Anthropics Mitbewerber OpenAI hatte Anfang des Jahres eine auf mehrere Jahre angelegte Finanzierungszusage über 10 Milliarden US-Dollar durch Microsoft erhalten. Die beiden Unternehmen sind seit 2019 Partner, was Microsoft bevorzugten, teils exklusiven Zugriff auf die Entwicklungen von OpenAI eröffnet und beiden Unternehmen Marktvorteile verschafft. Weiterführende Informationen zur Series-C-Finanzierungsrunde bei Anthropic lassen sich dem Blogpost entnehmen. Zur Abspaltung von OpenAI und abweichenden Ausrichtung des KI-Unternehmens hat Heise im April 2023 ausführlicher berichtet, und Details zum Chatsystem Claude stehen separat bereit.

Claude über Poe.com testen: Begrüßungs-Popup

(Bild: Poe.com)

Das Chatsystem ist über den Hersteller selbst nicht öffentlich wie ChatGPT, sondern zurzeit nur ausgewählten Kunden unter Angabe der Identität sowie der geplanten Einsatzzwecke erhältlich.
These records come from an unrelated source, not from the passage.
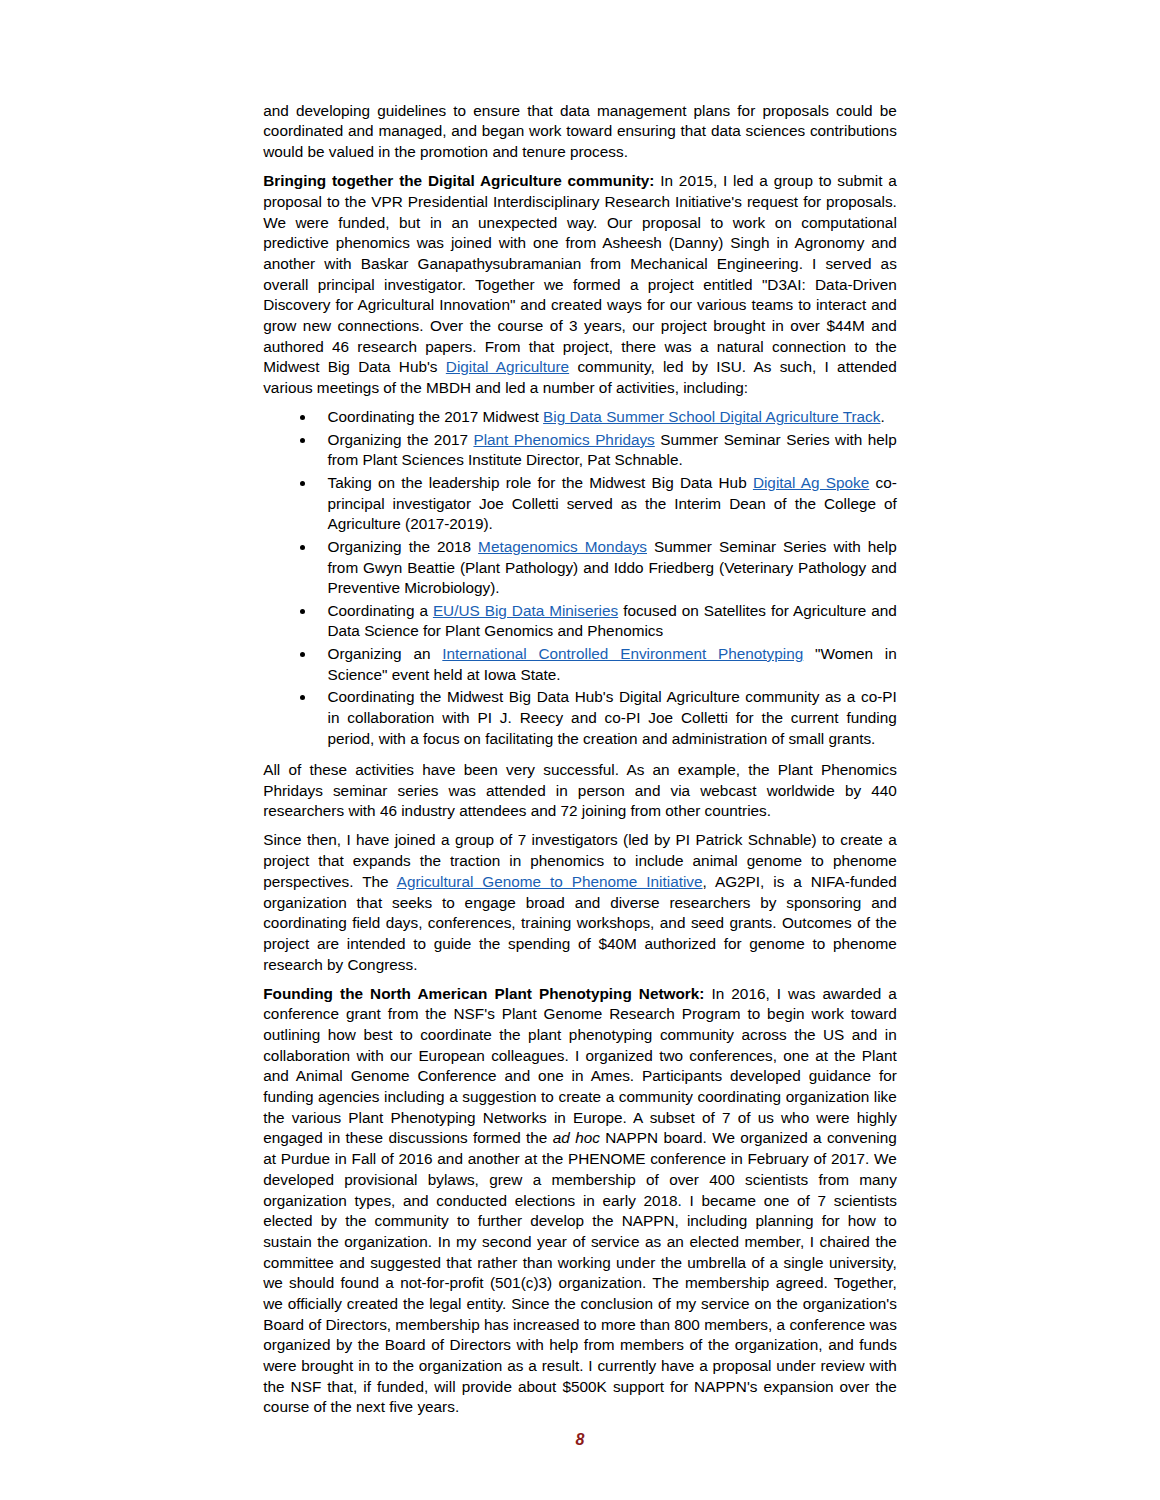and developing guidelines to ensure that data management plans for proposals could be coordinated and managed, and began work toward ensuring that data sciences contributions would be valued in the promotion and tenure process.
Bringing together the Digital Agriculture community: In 2015, I led a group to submit a proposal to the VPR Presidential Interdisciplinary Research Initiative's request for proposals. We were funded, but in an unexpected way. Our proposal to work on computational predictive phenomics was joined with one from Asheesh (Danny) Singh in Agronomy and another with Baskar Ganapathysubramanian from Mechanical Engineering. I served as overall principal investigator. Together we formed a project entitled "D3AI: Data-Driven Discovery for Agricultural Innovation" and created ways for our various teams to interact and grow new connections. Over the course of 3 years, our project brought in over $44M and authored 46 research papers. From that project, there was a natural connection to the Midwest Big Data Hub's Digital Agriculture community, led by ISU. As such, I attended various meetings of the MBDH and led a number of activities, including:
Coordinating the 2017 Midwest Big Data Summer School Digital Agriculture Track.
Organizing the 2017 Plant Phenomics Phridays Summer Seminar Series with help from Plant Sciences Institute Director, Pat Schnable.
Taking on the leadership role for the Midwest Big Data Hub Digital Ag Spoke co-principal investigator Joe Colletti served as the Interim Dean of the College of Agriculture (2017-2019).
Organizing the 2018 Metagenomics Mondays Summer Seminar Series with help from Gwyn Beattie (Plant Pathology) and Iddo Friedberg (Veterinary Pathology and Preventive Microbiology).
Coordinating a EU/US Big Data Miniseries focused on Satellites for Agriculture and Data Science for Plant Genomics and Phenomics
Organizing an International Controlled Environment Phenotyping "Women in Science" event held at Iowa State.
Coordinating the Midwest Big Data Hub's Digital Agriculture community as a co-PI in collaboration with PI J. Reecy and co-PI Joe Colletti for the current funding period, with a focus on facilitating the creation and administration of small grants.
All of these activities have been very successful. As an example, the Plant Phenomics Phridays seminar series was attended in person and via webcast worldwide by 440 researchers with 46 industry attendees and 72 joining from other countries.
Since then, I have joined a group of 7 investigators (led by PI Patrick Schnable) to create a project that expands the traction in phenomics to include animal genome to phenome perspectives. The Agricultural Genome to Phenome Initiative, AG2PI, is a NIFA-funded organization that seeks to engage broad and diverse researchers by sponsoring and coordinating field days, conferences, training workshops, and seed grants. Outcomes of the project are intended to guide the spending of $40M authorized for genome to phenome research by Congress.
Founding the North American Plant Phenotyping Network: In 2016, I was awarded a conference grant from the NSF's Plant Genome Research Program to begin work toward outlining how best to coordinate the plant phenotyping community across the US and in collaboration with our European colleagues. I organized two conferences, one at the Plant and Animal Genome Conference and one in Ames. Participants developed guidance for funding agencies including a suggestion to create a community coordinating organization like the various Plant Phenotyping Networks in Europe. A subset of 7 of us who were highly engaged in these discussions formed the ad hoc NAPPN board. We organized a convening at Purdue in Fall of 2016 and another at the PHENOME conference in February of 2017. We developed provisional bylaws, grew a membership of over 400 scientists from many organization types, and conducted elections in early 2018. I became one of 7 scientists elected by the community to further develop the NAPPN, including planning for how to sustain the organization. In my second year of service as an elected member, I chaired the committee and suggested that rather than working under the umbrella of a single university, we should found a not-for-profit (501(c)3) organization. The membership agreed. Together, we officially created the legal entity. Since the conclusion of my service on the organization's Board of Directors, membership has increased to more than 800 members, a conference was organized by the Board of Directors with help from members of the organization, and funds were brought in to the organization as a result. I currently have a proposal under review with the NSF that, if funded, will provide about $500K support for NAPPN's expansion over the course of the next five years.
8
Einfacher testen lässt sich Claude über Drittanbieter wie Poe.com (auch erhältlich als iOS App und Android App): Bei diesem Anbieter sind neben GPT-4 (eingeschränkt) und GPT-3.5 drei Claude-Varianten nutzbar, Claude Instant, Claude 100k (Beta), Claude+ (teils mit eingeschränktem Kontingent).

Die Redaktion hat sich Claude über Poe mit einem Testzugang angeschaut, die erste Woche ist laut Geschäftsbedingungen kostenlos. Hinweis: Vergisst man, im Testraum zu kündigen, greift unter Umständen ein Abo und es können Kosten anfallen. Ein Vergleich der verfügbaren KI-Chatsysteme von OpenAI und Anthropic unter Nennung der zugrundeliegenden KI-Modelle findet sich in der Rubrik "About".

Update

Absatz über die Verfügbarkeit von Claude erweitert.